Though most conservative Christian organizations, denominations, and congregations have abandoned explicitly homophobic rhetoric in their arguments against gay rights in their effort to craft a politically viable position, others have increased the volume (and, through social media, the audience) of their anti-gay teachings. For this reason, and because they often provoke a backlash from welcoming congregations, explicitly anti-LGBT congregations deserve our special attention.
The Southern Poverty Law Center (SPLC) lists ten Protestant congregations among its LGBT hate groups, but in many others each week, anti-gay messages are explicitly preached. For example, Faithful Word Baptist Church in Tempe, Arizona, is not currently on the SPLC’s list but made headlines this winter with pastor Steven L. Anderson’s call to kill people with AIDs, while Church of God in Christ pastor Earl Carter called gay men “sissies” (among far nastier comments) at the denomination’s most recent Convocation. My own ethnographic work with perhaps the most active anti-LGBT congregation—Westboro Baptist Church (WBC) in Topeka, Kansas, led for decades by Fred Phelps (d. 2014)—has allowed me to see how anti-gay activism affects those within the congregation, those outside the congregation, and those inside but coming out.
Anti-gay congregation-based activism occurs regularly and it is broadcast widely, invoking outrage and encouragement. Such activism also works within congregations, making congregational life demanding and difficult to leave.
Each time that members publicly condemn homosexuality through their picketing, door knocking and public protests, they further invest their identity in the congregation and isolate themselves from the mainstream; when the public response is to harass and berate church members, church members’ view of the world as wicked is confirmed.
For example, WBC regularly pickets area gay pride events. At one that I observed—a gay pride parade in Lawrence, Kansas—a young picketer, about 13 years old, walked alongside the parade, holding a sign expressing derogatory comments about gay men. Quickly, two college students left the parade to block her way down the sidewalk. Standing in front of her, they screamed in her face, calling her names and mocking her family and congregation. Whatever their intention, the result was that she left the experience physically shaken—but certainly not shaken in her belief that gay men hate God.
If leaving the church is the first step to hell, life inside the church can curiously be either secure or stifling.

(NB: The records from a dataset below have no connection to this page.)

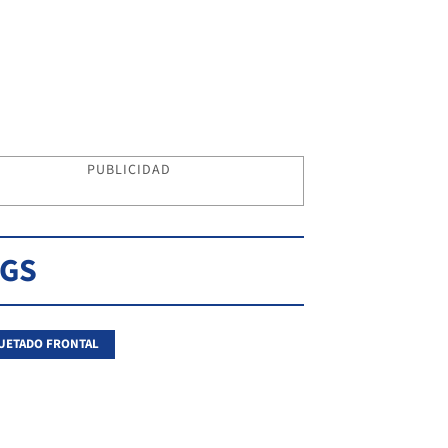
PUBLICIDAD
AGS
UETADO FRONTAL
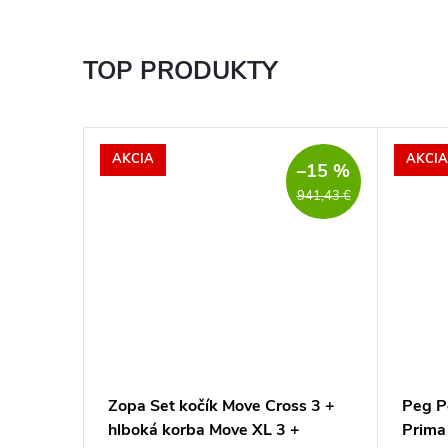
TOP PRODUKTY
AKCIA
AKCIA
–15 %
941,43 €
ačku
Zopa Set kočík Move Cross 3 +
Peg P
hlboká korba Move XL 3 +
Prima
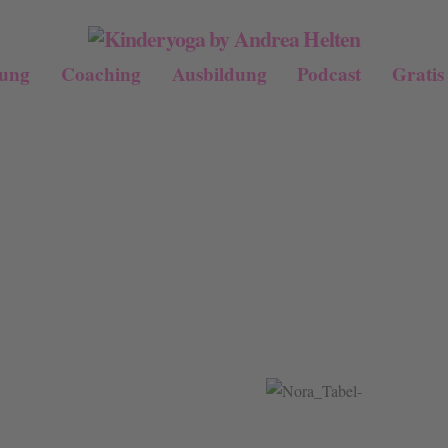
dung
Coaching
Ausbildung
Podcast
Gratis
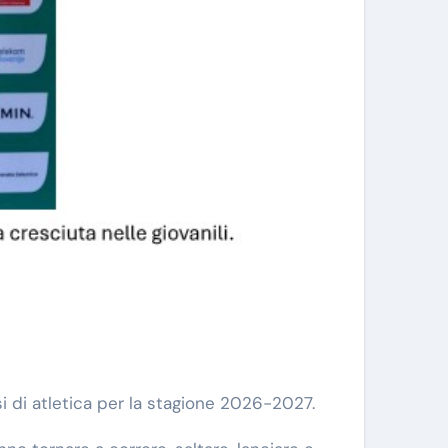
i di atletica per la stagione 2026-2027.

Running an active anti-LGBT campaign requires a high level of organization, and such groups are often tightly-knit, demanding significant sacrifice and providing clear-cut guidelines for righteous living. At WBC, time is organized around congregational life, from daily pickets to weekly Sunday services. Those who fail to participate with sufficient enthusiasm may be judged to be lacking in zeal. Deviance is curtailed with the threat of sanctions—here on earth, through shunning, and in the afterlife through damnation.
As one former WBC congregant, now an atheist, shared in an interview, he no longer believes in heaven but continues to have a visceral fear of hell. Indeed, nearly all of those who I have interviewed after their departure described an intense fear that God would kill them for leaving the congregation. Those who leave may be threatened with loss of property and family relationships; nearly all ex-WBC members say that missing their family members is the hardest part of leaving.
In some cases, they may rightly fear the world they would exit into—a world that they themselves have already condemned, full of people they have hurt. In online settings, ex-members may find themselves the victims of hateful rhetoric, including death threats and taunts aimed to induce suicide. For people who are at a fragile social stage and who may have little support close at hand, such words may be more than they can handle.
In other cases, though, the world is encouraging. For example, upon exiting the congregation Meagan and Grace Phelps-Roper undertook a listening tour, visiting communities they had previously picketed to take responsibility for their actions. Overwhelmingly, they have found themselves the beneficiaries of grace.
Such stories point to the complexity of the exit experience. Our disappointment and frustration with that complexity may point to our own desire for happy de-conversion narratives, stories that satisfy our hope that leaving a hate group means clearly renouncing hate.
Tracing these stories takes time — time for individuals to develop, execute, and make sense of these significant changes in their lives.
But for those of us who immerse themselves in such an unfolding, it is time well-spent. In my own work, ethnographic field research, with its long duration, patience, wide scope, thick description, openness, and sensitivity to specific people and situations, became not merely a social scientific method but a (not quite but almost spiritual) discipline.